Exercise: Print the rows below line for line, without changing anything.

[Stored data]
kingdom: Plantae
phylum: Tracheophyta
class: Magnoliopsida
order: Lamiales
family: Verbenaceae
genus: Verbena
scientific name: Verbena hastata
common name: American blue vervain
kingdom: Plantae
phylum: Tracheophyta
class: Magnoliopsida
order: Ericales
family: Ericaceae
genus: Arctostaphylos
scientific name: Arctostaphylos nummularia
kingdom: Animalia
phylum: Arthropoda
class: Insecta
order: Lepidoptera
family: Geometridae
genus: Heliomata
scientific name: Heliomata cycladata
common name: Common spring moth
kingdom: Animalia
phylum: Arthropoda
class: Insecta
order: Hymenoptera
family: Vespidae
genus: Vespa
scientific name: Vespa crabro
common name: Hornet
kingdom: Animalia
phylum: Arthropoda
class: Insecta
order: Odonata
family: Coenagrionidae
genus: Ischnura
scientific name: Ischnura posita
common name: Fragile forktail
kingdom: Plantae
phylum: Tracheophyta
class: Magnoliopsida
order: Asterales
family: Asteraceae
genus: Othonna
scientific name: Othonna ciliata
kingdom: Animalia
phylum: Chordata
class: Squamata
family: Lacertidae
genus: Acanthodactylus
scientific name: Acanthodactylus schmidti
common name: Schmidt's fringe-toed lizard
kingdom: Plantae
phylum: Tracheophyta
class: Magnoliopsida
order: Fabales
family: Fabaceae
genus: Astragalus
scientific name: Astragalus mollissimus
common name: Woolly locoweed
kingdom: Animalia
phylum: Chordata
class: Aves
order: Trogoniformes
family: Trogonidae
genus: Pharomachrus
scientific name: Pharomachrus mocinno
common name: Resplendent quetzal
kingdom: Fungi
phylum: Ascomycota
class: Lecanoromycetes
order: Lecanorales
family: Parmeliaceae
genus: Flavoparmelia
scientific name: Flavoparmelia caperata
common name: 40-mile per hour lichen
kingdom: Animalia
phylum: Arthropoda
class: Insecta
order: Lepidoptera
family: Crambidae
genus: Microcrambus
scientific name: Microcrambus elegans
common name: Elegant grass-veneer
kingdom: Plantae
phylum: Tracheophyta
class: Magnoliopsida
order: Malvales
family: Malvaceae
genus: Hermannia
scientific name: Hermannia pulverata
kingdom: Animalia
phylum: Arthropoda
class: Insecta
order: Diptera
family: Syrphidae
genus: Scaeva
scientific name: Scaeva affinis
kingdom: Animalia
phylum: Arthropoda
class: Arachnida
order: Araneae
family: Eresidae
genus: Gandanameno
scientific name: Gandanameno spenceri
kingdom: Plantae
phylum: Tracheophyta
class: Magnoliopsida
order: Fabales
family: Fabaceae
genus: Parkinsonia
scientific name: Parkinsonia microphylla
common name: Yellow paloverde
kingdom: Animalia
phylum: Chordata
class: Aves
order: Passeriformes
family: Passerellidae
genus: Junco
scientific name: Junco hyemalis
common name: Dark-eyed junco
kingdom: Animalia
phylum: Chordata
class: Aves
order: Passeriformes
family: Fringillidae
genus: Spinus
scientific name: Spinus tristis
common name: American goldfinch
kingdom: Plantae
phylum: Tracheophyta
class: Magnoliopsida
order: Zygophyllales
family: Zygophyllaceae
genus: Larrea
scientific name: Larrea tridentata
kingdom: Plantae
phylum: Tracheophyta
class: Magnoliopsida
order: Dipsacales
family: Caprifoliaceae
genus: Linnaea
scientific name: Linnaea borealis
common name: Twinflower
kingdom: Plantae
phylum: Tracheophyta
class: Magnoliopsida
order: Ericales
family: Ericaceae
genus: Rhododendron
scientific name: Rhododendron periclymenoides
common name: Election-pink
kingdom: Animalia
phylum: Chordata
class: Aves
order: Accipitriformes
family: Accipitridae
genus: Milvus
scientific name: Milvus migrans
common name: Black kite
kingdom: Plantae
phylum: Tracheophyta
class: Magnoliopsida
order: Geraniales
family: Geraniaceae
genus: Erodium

Written reply:
kingdom: Plantae
phylum: Tracheophyta
class: Magnoliopsida
order: Lamiales
family: Verbenaceae
genus: Verbena
scientific name: Verbena hastata
common name: American blue vervain
kingdom: Plantae
phylum: Tracheophyta
class: Magnoliopsida
order: Ericales
family: Ericaceae
genus: Arctostaphylos
scientific name: Arctostaphylos nummularia
kingdom: Animalia
phylum: Arthropoda
class: Insecta
order: Lepidoptera
family: Geometridae
genus: Heliomata
scientific name: Heliomata cycladata
common name: Common spring moth
kingdom: Animalia
phylum: Arthropoda
class: Insecta
order: Hymenoptera
family: Vespidae
genus: Vespa
scientific name: Vespa crabro
common name: Hornet
kingdom: Animalia
phylum: Arthropoda
class: Insecta
order: Odonata
family: Coenagrionidae
genus: Ischnura
scientific name: Ischnura posita
common name: Fragile forktail
kingdom: Plantae
phylum: Tracheophyta
class: Magnoliopsida
order: Asterales
family: Asteraceae
genus: Othonna
scientific name: Othonna ciliata
kingdom: Animalia
phylum: Chordata
class: Squamata
family: Lacertidae
genus: Acanthodactylus
scientific name: Acanthodactylus schmidti
common name: Schmidt's fringe-toed lizard
kingdom: Plantae
phylum: Tracheophyta
class: Magnoliopsida
order: Fabales
family: Fabaceae
genus: Astragalus
scientific name: Astragalus mollissimus
common name: Woolly locoweed
kingdom: Animalia
phylum: Chordata
class: Aves
order: Trogoniformes
family: Trogonidae
genus: Pharomachrus
scientific name: Pharomachrus mocinno
common name: Resplendent quetzal
kingdom: Fungi
phylum: Ascomycota
class: Lecanoromycetes
order: Lecanorales
family: Parmeliaceae
genus: Flavoparmelia
scientific name: Flavoparmelia caperata
common name: 40-mile per hour lichen
kingdom: Animalia
phylum: Arthropoda
class: Insecta
order: Lepidoptera
family: Crambidae
genus: Microcrambus
scientific name: Microcrambus elegans
common name: Elegant grass-veneer
kingdom: Plantae
phylum: Tracheophyta
class: Magnoliopsida
order: Malvales
family: Malvaceae
genus: Hermannia
scientific name: Hermannia pulverata
kingdom: Animalia
phylum: Arthropoda
class: Insecta
order: Diptera
family: Syrphidae
genus: Scaeva
scientific name: Scaeva affinis
kingdom: Animalia
phylum: Arthropoda
class: Arachnida
order: Araneae
family: Eresidae
genus: Gandanameno
scientific name: Gandanameno spenceri
kingdom: Plantae
phylum: Tracheophyta
class: Magnoliopsida
order: Fabales
family: Fabaceae
genus: Parkinsonia
scientific name: Parkinsonia microphylla
common name: Yellow paloverde
kingdom: Animalia
phylum: Chordata
class: Aves
order: Passeriformes
family: Passerellidae
genus: Junco
scientific name: Junco hyemalis
common name: Dark-eyed junco
kingdom: Animalia
phylum: Chordata
class: Aves
order: Passeriformes
family: Fringillidae
genus: Spinus
scientific name: Spinus tristis
common name: American goldfinch
kingdom: Plantae
phylum: Tracheophyta
class: Magnoliopsida
order: Zygophyllales
family: Zygophyllaceae
genus: Larrea
scientific name: Larrea tridentata
kingdom: Plantae
phylum: Tracheophyta
class: Magnoliopsida
order: Dipsacales
family: Caprifoliaceae
genus: Linnaea
scientific name: Linnaea borealis
common name: Twinflower
kingdom: Plantae
phylum: Tracheophyta
class: Magnoliopsida
order: Ericales
family: Ericaceae
genus: Rhododendron
scientific name: Rhododendron periclymenoides
common name: Election-pink
kingdom: Animalia
phylum: Chordata
class: Aves
order: Accipitriformes
family: Accipitridae
genus: Milvus
scientific name: Milvus migrans
common name: Black kite
kingdom: Plantae
phylum: Tracheophyta
class: Magnoliopsida
order: Geraniales
family: Geraniaceae
genus: Erodium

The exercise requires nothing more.